The two estates; or both worlds mathematically considered. London, 1855, small (pp. 16).
The author has published mathematical works with his name. The present tract is intended to illustrate mathematically a point which may be guessed from the title. But the symbols do very little in the way of illustration: thus, x being the present value of the future estate (eternal happiness), and a of all that this world can give, the author impresses it on the mathematician that, x being infinitely greater than a, x + a = x, so that a need not be considered. This will not act much more powerfully on a mathematician by virtue of the symbols than if those same symbols had been dispensed with: even though, as the author adds, "It was this method of neglecting infinitely small quantities that Sir Isaac Newton was indebted to for his greatest discoveries."

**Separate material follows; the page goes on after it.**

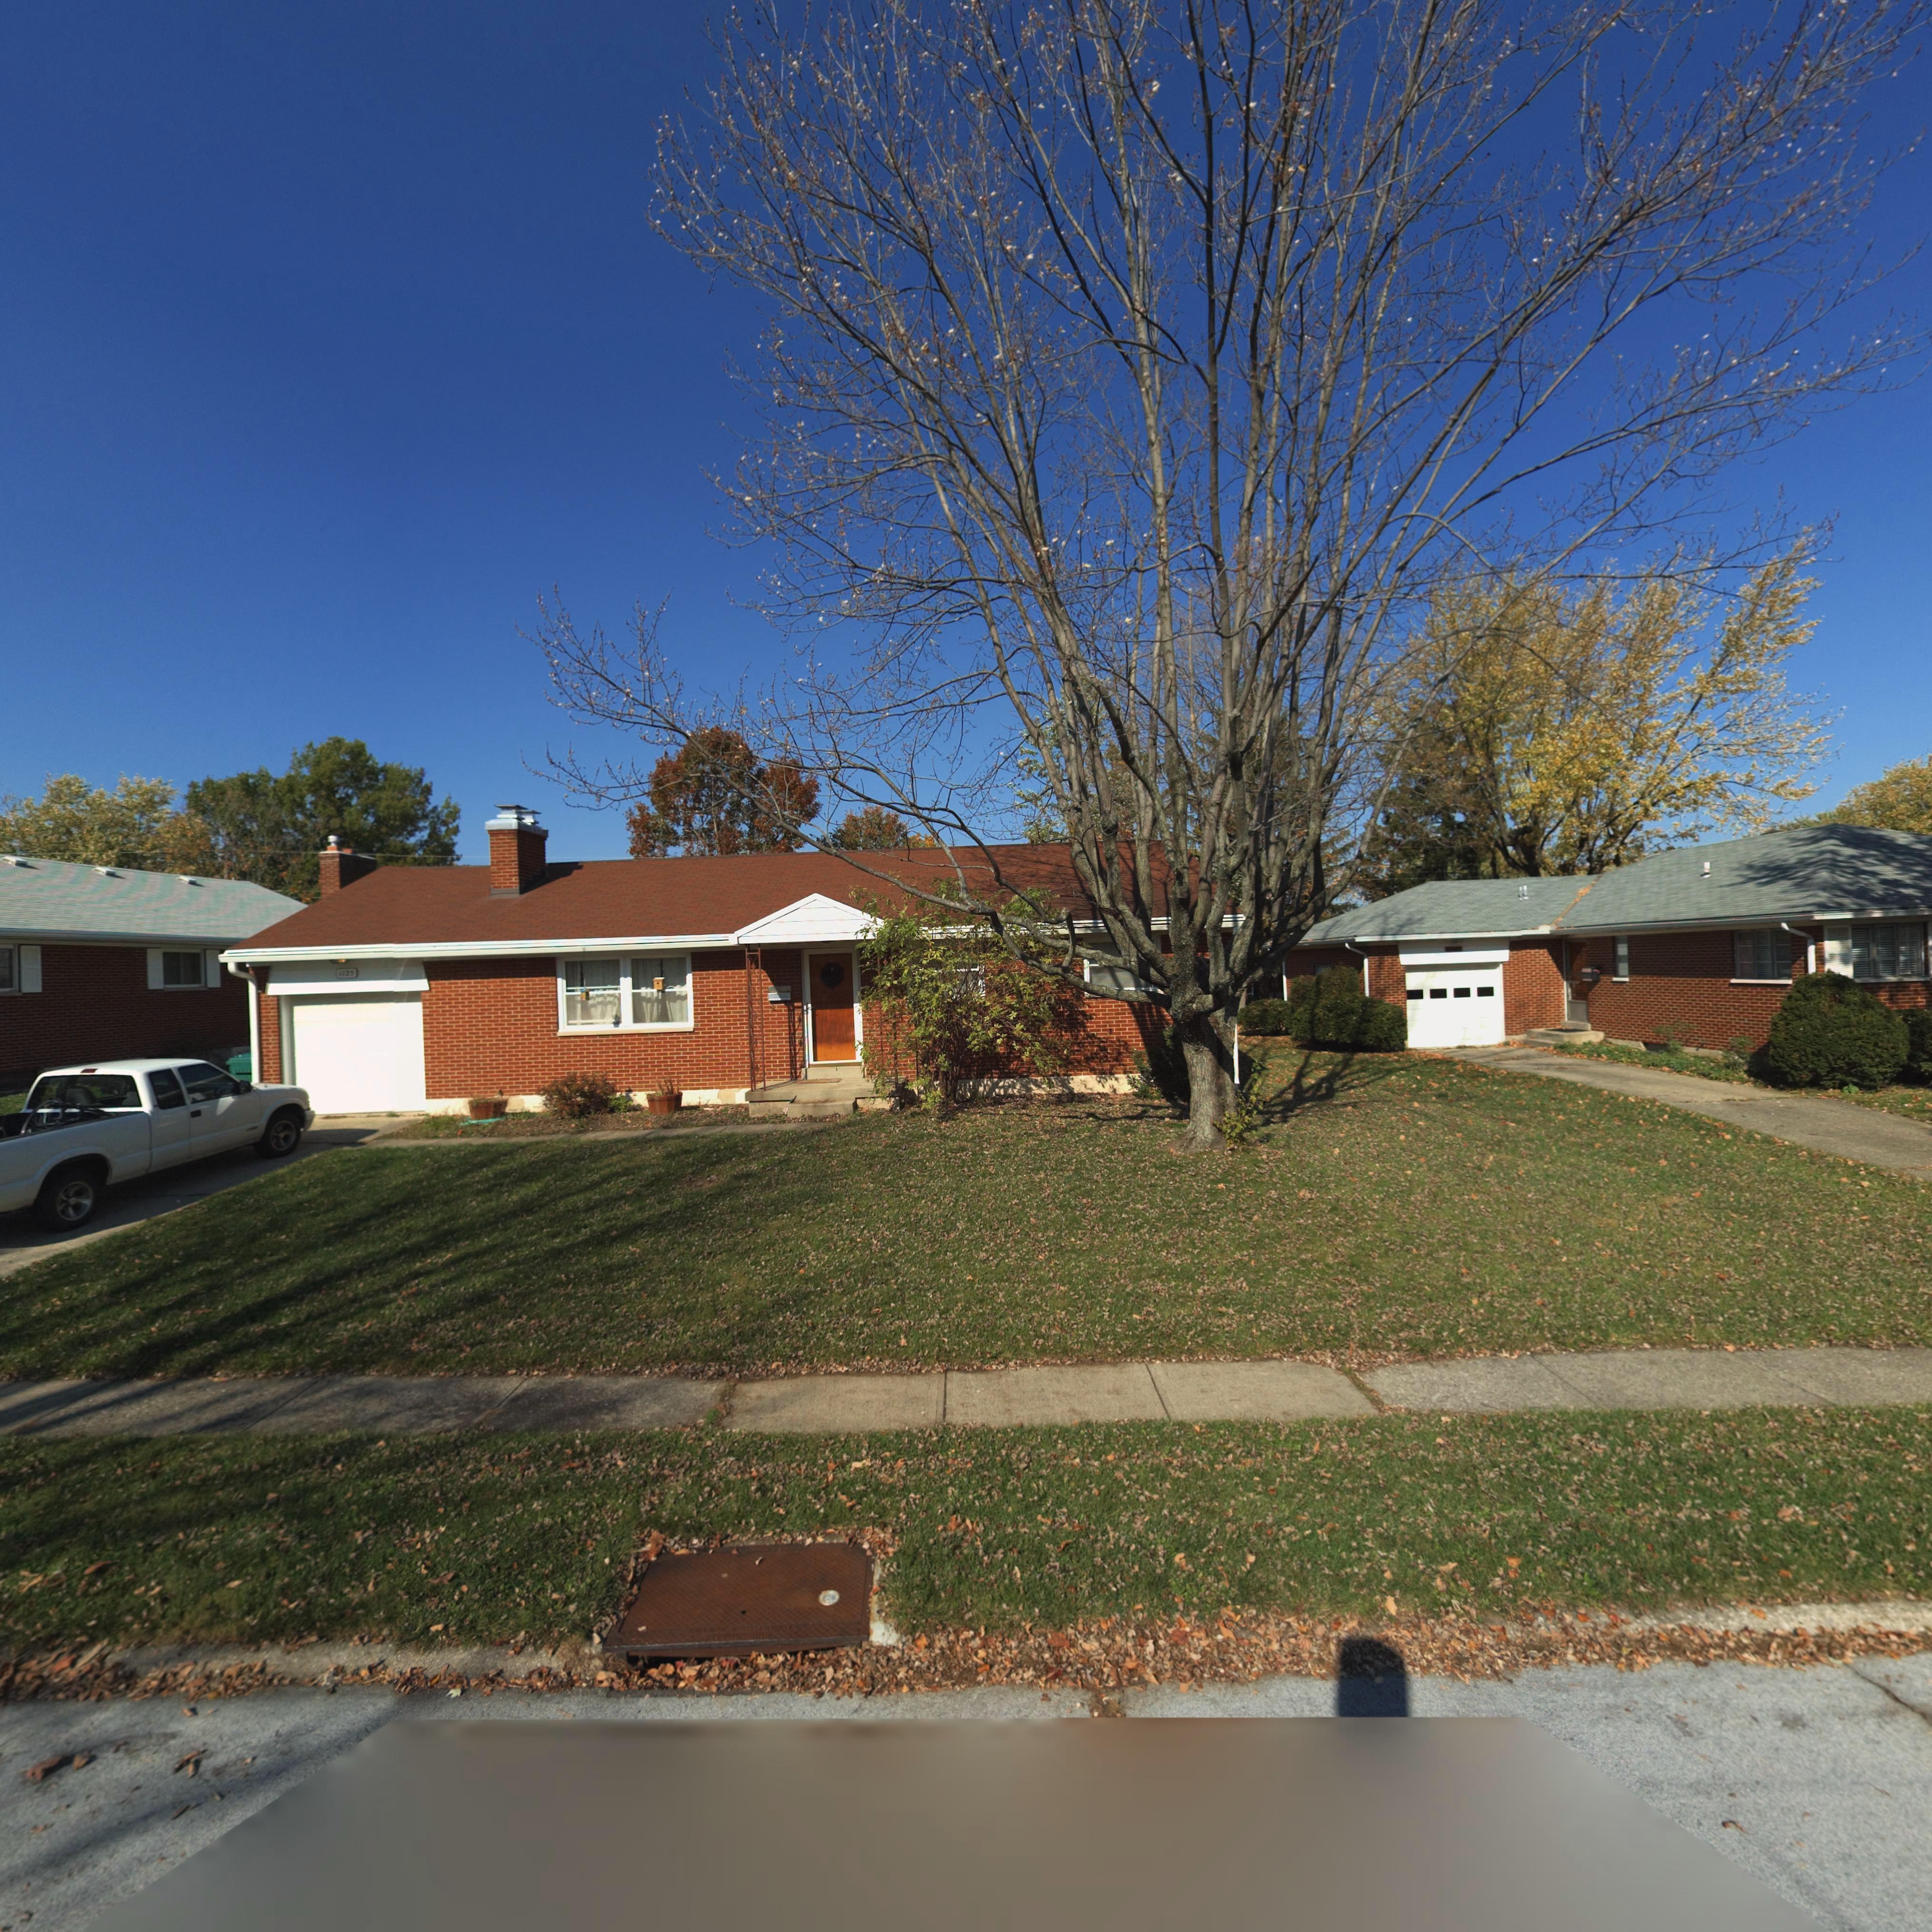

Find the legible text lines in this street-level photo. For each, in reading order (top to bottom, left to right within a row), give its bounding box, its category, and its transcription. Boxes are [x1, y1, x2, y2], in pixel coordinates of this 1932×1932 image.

[338, 969, 355, 977] StreetNumber: 1125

There has been a moderate quantity of well-meant attempt to enforce, sometimes motive, sometimes doctrine, by arguments drawn from mathematics, the proponents being persons unskilled in that science for the most part. The ground is very dangerous: for the illustration often turns the other way with greater power, in a manner which requires only a little more knowledge to see. I have, in my life, heard from the pulpit or read, at least a dozen times, that all sin is infinitely great, proved as follows. The greater the being, the greater the sin of any offence against him: therefore the offence committed against an infinite being is infinitely great. Now the mathematician, of which the proposers of this argument are not aware, is perfectly familiar with quantities which increase together, and never cease increasing, but so that one of them remains finite when
the other becomes infinite. In fact, the argument is a perfect non sequitur.[[152]] Those who propose it have in their minds, though in a cloudy and indefinite form, the idea of the increase of guilt being proportionate to the increase of greatness in the being offended. But this it would never do to state: for by such statement not only would the argument lose all that it has of the picturesque, but the asserted premise would have no strong air of exact truth. How could any one undertake to appeal to conscience to declare that an offence against a being 4-7/10 times as great as another is exactly, no more and no less, 4-7/10 times as great an offence against the other?
The infinite character of the offence against an infinite being is laid down in Dryden's Religio Laici,[[153]] and is, no doubt, an old argument:
"For, granting we have sinned, and that th' offence
Of man is made against Omnipotence,
Some price that bears proportion must be paid,
And infinite with infinite be weighed.